Now, however, it is possible to use ocean colour maps from satellite data to track algal blooms before they even reach an aquaculture facility.

“The nice thing about satellite information is that it provides you with a much larger spatial scale of information than you could get with simply taking a single sample at the farm at the intake pipe,” says Smith. 

At Abagold, the roughly 400 staff tend to about 15-million abalone, which grow in 5 0000 tanks using intake pipes directly from the ocean.

In 2017, millions of abalone in the Walker Bay area were killed as phytoplankton numbers blossomed, producing toxins that caused a harmful red tide throughout nearby bays. 

“We had mortalities of about 40% in that year,” says Abagold COO Marius Hugo. “It took years to rebuild the company’s biological stock.”
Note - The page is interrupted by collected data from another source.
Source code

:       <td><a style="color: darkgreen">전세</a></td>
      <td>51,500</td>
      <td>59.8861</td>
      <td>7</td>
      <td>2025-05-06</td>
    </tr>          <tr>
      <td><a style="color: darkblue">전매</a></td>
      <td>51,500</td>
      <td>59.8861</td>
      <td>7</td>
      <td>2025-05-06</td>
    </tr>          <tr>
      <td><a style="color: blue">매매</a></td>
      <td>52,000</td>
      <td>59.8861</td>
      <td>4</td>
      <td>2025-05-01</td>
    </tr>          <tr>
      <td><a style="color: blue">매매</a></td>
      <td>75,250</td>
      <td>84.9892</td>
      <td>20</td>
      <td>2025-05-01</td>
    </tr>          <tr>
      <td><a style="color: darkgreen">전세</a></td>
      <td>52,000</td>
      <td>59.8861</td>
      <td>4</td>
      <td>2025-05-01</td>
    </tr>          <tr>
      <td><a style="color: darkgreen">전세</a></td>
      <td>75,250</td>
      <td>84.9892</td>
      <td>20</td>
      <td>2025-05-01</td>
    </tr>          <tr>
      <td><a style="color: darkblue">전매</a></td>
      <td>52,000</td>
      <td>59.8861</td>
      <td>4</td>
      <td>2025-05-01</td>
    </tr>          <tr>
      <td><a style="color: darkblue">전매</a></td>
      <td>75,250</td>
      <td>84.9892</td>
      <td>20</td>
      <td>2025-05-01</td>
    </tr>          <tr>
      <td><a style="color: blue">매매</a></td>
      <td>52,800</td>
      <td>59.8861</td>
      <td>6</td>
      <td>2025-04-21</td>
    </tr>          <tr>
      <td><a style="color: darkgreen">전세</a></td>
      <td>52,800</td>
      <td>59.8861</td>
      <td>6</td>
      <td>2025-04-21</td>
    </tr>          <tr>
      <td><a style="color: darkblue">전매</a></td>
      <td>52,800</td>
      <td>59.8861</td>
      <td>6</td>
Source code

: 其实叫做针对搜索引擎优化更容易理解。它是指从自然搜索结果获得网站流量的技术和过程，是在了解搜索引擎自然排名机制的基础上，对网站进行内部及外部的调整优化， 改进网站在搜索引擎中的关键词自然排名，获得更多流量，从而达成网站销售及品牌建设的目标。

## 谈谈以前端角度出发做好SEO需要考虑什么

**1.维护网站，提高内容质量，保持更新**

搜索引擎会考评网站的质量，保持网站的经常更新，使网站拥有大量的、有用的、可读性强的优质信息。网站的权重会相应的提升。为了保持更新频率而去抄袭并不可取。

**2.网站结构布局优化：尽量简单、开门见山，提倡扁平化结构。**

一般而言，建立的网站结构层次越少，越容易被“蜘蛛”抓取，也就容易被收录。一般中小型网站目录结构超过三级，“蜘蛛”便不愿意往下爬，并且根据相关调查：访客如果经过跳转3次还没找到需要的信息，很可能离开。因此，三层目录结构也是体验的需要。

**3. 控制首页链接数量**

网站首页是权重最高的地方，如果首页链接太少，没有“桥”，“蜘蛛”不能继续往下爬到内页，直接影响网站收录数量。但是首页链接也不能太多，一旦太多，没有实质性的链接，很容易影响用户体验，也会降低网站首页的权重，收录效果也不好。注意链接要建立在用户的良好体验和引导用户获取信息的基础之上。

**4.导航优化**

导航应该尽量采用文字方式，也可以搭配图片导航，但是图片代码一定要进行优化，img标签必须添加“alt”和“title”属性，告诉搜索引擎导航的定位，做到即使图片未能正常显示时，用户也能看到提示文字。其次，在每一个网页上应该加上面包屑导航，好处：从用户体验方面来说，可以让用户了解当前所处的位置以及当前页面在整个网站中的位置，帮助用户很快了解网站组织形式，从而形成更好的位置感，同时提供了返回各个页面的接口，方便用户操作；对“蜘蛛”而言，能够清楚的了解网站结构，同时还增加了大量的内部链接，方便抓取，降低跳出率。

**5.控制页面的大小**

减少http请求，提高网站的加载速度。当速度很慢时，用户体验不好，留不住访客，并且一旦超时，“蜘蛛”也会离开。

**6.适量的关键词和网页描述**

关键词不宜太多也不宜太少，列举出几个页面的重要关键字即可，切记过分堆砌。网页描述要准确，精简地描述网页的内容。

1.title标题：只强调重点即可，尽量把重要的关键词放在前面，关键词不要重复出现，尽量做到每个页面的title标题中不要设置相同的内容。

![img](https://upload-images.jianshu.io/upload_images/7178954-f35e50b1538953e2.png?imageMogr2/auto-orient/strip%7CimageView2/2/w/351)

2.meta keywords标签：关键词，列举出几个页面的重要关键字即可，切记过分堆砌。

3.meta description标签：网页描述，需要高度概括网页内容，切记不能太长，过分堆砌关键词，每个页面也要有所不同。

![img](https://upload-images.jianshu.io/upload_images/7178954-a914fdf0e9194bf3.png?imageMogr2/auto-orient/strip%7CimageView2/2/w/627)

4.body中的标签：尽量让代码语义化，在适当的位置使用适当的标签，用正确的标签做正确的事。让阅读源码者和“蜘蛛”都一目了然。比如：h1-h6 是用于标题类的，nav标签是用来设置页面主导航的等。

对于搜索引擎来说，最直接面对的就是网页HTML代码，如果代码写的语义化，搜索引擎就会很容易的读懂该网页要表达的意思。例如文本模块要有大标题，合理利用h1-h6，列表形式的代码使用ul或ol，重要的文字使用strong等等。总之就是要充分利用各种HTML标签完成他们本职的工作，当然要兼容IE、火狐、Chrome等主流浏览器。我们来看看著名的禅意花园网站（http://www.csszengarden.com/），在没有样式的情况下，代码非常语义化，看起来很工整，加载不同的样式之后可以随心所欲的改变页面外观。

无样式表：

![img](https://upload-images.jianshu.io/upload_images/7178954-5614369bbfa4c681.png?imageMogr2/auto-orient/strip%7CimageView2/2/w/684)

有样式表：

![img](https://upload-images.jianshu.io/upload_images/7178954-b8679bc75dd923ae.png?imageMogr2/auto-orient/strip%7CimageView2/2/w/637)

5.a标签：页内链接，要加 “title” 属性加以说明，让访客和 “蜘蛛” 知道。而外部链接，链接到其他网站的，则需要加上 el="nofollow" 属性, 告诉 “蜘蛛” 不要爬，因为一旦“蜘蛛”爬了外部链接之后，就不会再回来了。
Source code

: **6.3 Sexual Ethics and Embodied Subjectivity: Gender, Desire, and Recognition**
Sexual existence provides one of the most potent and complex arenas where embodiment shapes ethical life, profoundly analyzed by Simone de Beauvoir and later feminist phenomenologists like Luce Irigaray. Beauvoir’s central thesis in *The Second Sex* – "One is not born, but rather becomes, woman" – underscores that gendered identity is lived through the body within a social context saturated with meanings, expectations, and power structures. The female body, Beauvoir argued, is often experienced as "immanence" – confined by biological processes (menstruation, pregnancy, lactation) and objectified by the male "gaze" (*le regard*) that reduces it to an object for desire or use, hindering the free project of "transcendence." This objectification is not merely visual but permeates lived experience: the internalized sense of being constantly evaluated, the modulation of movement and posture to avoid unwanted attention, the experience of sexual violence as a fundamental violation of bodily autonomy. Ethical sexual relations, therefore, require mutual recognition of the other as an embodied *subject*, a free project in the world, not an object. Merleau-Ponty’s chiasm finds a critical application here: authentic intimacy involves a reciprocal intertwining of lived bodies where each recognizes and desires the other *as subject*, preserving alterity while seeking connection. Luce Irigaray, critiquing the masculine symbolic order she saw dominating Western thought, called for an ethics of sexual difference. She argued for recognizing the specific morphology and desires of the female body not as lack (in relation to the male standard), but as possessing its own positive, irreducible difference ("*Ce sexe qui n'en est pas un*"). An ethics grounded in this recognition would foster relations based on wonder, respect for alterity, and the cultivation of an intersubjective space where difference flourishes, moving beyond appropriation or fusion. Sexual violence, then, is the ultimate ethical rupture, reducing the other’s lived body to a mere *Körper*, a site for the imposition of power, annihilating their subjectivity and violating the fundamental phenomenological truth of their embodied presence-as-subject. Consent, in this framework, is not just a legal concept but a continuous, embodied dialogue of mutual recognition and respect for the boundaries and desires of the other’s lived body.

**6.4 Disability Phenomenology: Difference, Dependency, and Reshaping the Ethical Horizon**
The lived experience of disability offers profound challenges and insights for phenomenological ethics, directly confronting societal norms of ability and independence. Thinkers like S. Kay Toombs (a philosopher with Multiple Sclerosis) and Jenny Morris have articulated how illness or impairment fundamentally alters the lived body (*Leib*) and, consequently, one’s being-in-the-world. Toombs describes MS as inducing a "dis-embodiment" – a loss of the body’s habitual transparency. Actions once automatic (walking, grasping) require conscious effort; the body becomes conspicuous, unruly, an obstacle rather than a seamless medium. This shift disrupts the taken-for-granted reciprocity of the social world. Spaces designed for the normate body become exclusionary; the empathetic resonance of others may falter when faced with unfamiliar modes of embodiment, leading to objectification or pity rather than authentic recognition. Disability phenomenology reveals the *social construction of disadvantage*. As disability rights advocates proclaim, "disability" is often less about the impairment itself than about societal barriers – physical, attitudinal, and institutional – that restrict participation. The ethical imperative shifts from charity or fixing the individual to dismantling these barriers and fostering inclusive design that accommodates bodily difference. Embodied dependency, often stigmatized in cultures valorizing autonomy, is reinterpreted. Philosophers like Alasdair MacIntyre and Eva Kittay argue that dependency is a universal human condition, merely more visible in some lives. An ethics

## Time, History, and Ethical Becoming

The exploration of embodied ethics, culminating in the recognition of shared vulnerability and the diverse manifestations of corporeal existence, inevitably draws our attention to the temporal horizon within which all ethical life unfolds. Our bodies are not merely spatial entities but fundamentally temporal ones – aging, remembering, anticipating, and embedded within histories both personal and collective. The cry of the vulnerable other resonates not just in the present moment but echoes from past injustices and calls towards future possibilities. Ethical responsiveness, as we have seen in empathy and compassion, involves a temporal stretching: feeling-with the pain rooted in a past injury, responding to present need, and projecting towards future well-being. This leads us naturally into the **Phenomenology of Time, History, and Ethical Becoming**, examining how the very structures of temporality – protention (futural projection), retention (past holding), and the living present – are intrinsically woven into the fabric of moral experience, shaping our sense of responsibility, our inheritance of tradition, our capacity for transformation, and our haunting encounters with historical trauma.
Using the new tool, abalone farmers will now have the time to take protective measures like closing intake pipes, changing filters, and adjusting feeding schedules to preserve the water quality.

Hugo says Abagold and other nearby aquaculture facilities have been trained to anticipate harmful algal blooms using the OCIMS tool, with ongoing support from Smith and the CSIR.

“The aquaculture industry is a large jobs provider…a lot of the jobs that were dependent on the fisheries and the ocean have transferred to the aquaculture sector.”

Smith believes that satellite data is critical to safeguard these jobs, particularly in the context of the climate crisis where frequent and intense environmental hazards like marine heatwaves could worsen red tides.